Furthermore, since the electrolytic polishing is performed using an electrolytic solution such as NaNO ₃ or KNO ₃ at a very low current density, a passive film is likely to be formed on the surface of the workpiece. However, on the surface of the workpiece, there is a high probability that minute protrusions will be mechanically polished by the abrasive grains, so the passive film will be removed and electrical activation will increase. The surface roughness of the workpiece is improved.

Such electrolytic abrasive composite polishing can be applied to polishing free-form surfaces of various metal products, and is particularly suitable for polishing the surfaces of stainless steel and the like.

[Effects of the Invention] According to the electrolytic abrasive composite polishing method of the present invention detailed above, the electrolytic abrasive composite mirror polishing is performed using an extremely low current density and an extremely small amount of electrolyte. , it becomes possible to apply electrolytic abrasive composite polishing to polishing free-form surfaces of metal members,
In particular, by polishing only the peripheral portion of the viscoelastic polishing body in the electrode tool by bringing it into contact with the workpiece, it is possible to polish the minute portion of the viscoelastic polishing body by bringing it into stable contact with the workpiece, By repeating this polishing of minute portions, any free-form surface can be mirror-polished.

Furthermore, since the relative sliding speeds between the viscoelastic abrasive body and the workpiece are approximately equal over the entire contact surface, for example, a small-diameter disc-shaped viscoelastic abrasive body can be applied to the entire surface of the workpiece. as in the case of contact with
There is no difference in speed between the center and the periphery, and the contact surface can be polished uniformly.

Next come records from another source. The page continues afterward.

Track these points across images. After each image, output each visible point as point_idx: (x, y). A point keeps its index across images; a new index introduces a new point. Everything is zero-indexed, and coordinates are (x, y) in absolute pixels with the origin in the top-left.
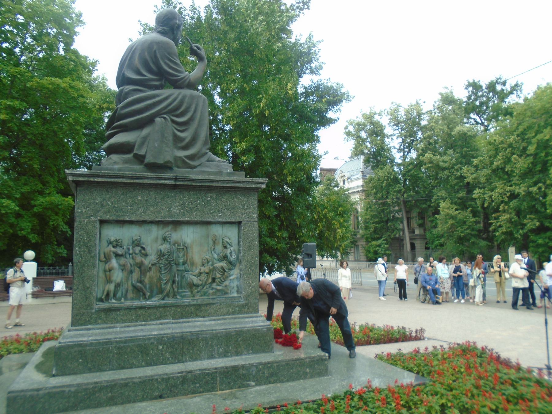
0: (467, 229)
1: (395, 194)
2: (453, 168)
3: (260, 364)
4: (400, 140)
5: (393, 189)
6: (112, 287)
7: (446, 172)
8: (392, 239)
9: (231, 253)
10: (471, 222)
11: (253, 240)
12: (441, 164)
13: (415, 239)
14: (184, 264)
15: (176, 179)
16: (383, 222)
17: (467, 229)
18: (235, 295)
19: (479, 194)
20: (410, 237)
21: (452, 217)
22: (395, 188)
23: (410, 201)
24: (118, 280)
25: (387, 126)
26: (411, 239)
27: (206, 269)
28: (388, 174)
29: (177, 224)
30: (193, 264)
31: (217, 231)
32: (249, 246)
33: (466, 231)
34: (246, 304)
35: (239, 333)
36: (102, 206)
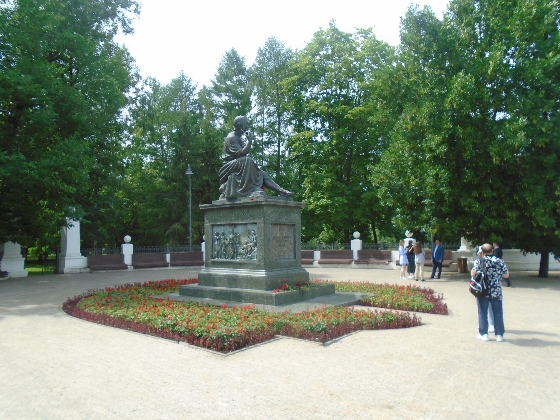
3: (246, 292)
6: (216, 253)
9: (254, 239)
11: (262, 232)
14: (238, 243)
15: (230, 205)
18: (255, 260)
24: (218, 250)
27: (245, 246)
29: (235, 225)
30: (241, 244)
31: (250, 227)
32: (260, 235)
34: (259, 265)
35: (252, 278)
36: (211, 218)
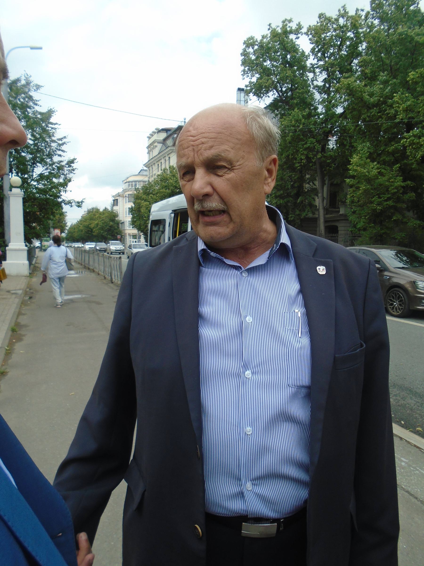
0: (388, 199)
1: (305, 152)
2: (385, 102)
4: (324, 75)
5: (303, 145)
7: (374, 111)
8: (302, 220)
10: (396, 188)
12: (366, 96)
13: (338, 221)
16: (288, 195)
17: (388, 199)
19: (412, 138)
20: (325, 218)
21: (369, 180)
22: (306, 143)
23: (329, 165)
25: (311, 54)
26: (326, 221)
28: (297, 121)
33: (386, 203)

[Brief explanation of drawings]

FIG. 1 is a block diagram of an electrolytic abrasive composite polishing device used to carry out the method of the present invention, FIG. 2 is a partially cutaway front view of an electrode tool in the polishing device, and FIG. 3 is a mode of polishing by the polishing device. FIG. 12...Rotary drive machine, 14...Rotary shaft, 20...
... Electrode tool, 21 ... Tool base, 22 ... Viscoelastic polishing body, 38 ... Supply pipe.

Claims (1)

[Claims] 1. An electrode tool, which has a liquid-permeable viscoelastic abrasive body attached to the surface of a disc-shaped conductive tool base, is rotated by a rotary drive machine and applied to the surface of a workpiece consisting of a free-form surface. The viscoelastic abrasive body is brought into contact with the workpiece, and the abrasive grains held by the viscoelastic abrasive body mechanically ablate minute protrusions on the surface of the workpiece. When polishing by passing a current for electrolysis between the two at a low current density while supplying a small amount of electrolyte between the two, the rotation axis of the tool is set against a plane that evens out the unevenness on the contact surface between the two. An electrolytic abrasive compound polishing method characterized by bringing only the peripheral portion of the viscoelastic polishing body into contact with the workpiece in an inclined state, and mirror-polishing the free-form surface of the workpiece.